Review: The Mary Wallopers bring barnstorming authenticity to Thekla

 

The Mary Wallopers are a band with the devil on their side. Launched into cult popularity through their lockdown gigs, their soul-sold musicianship and barnstorming live shows mean that word is spreading amongst those in the know. This is a band that has to be seen live.

The seven-piece band from Dundalk, fronted by brothers Charles and Andrew Hendy and Seán McKenna, are here for a good time, offering up a smart rambunctiousness that stirs the swelled, highly engaged crowd. “You’d better be good!” cries an audience member. “Fuck off Dad” replies the whip-sharp Charles Hendy. The frontmen are comfortable in their mid-song patter, abusing each other, laughing and generally playing the yokels. They take on hecklers with belligerence. Gig-goers are encouraged to tell those talking to “shut the fuck up,” and if that doesn’t work, to “hit them in the bollocks.” Throughout the rest of the show, the smallest chit chat is met with a huge chorus of people demanding silence.

Such buffoonery belies the serious musical chops that the Mary Wallopers have. Tender song-tales like John O’Halloran and Building Up and Tearing England Down are sprinkled amongst the rowdy rabble-rousers like The Frost is All Over and the anthemic Cod Liver Oil & The Orange JuiceEileen Og sparks a mosh pit that remains for the final songs in a tight, hit-it and quit-it set, which ends with an epic encore of The Dubliner’s All For Me Grog. 

The stunning musicianship is not just for fun though – The Mary Wallopers consistently take aim at traditional threats, both real and perceived. The rich are “cuntiums,” the Queen is disrespected and the English are shown up as liquor-grabbing elites. Irish Garda are sideswiped, as is, incongruously and brilliantly, Ibis Hotel.

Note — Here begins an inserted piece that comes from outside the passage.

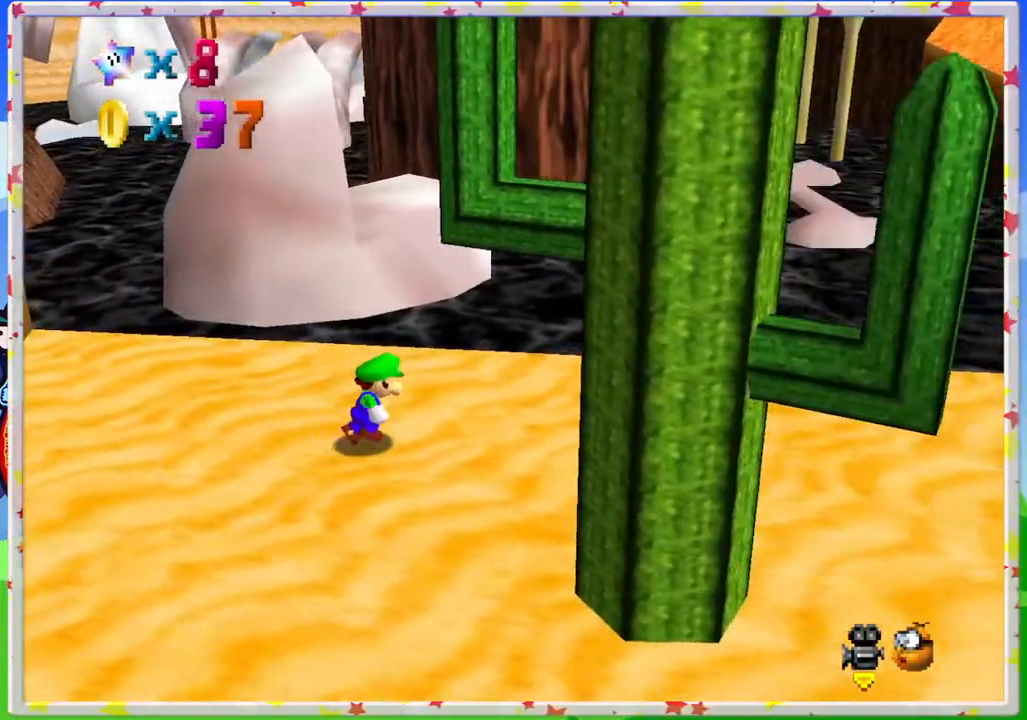
{"buttons": ["A", "Z"], "left_stick": "up", "events": [[133, "left_stick", "up"], [250, "Z", "down"], [283, "A", "down"]]}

In recent decades, folk music has often become simply an aesthetic. Strap on a banjo and a waistcoat and voila, you’re a folk musician. This denies folk it’s true identity – music for the people, passed down from generation to generation. The Mary Wallopers are re-establishing the folk tradition as a trade, a working job and a form of communication. This is a band that looks like it’s playing the corner of some old pub. From homemade haircuts to true Irish accents, Gaelic charm and irrepressible songs, they bring an authenticity to their music, and put on a seriously fun show.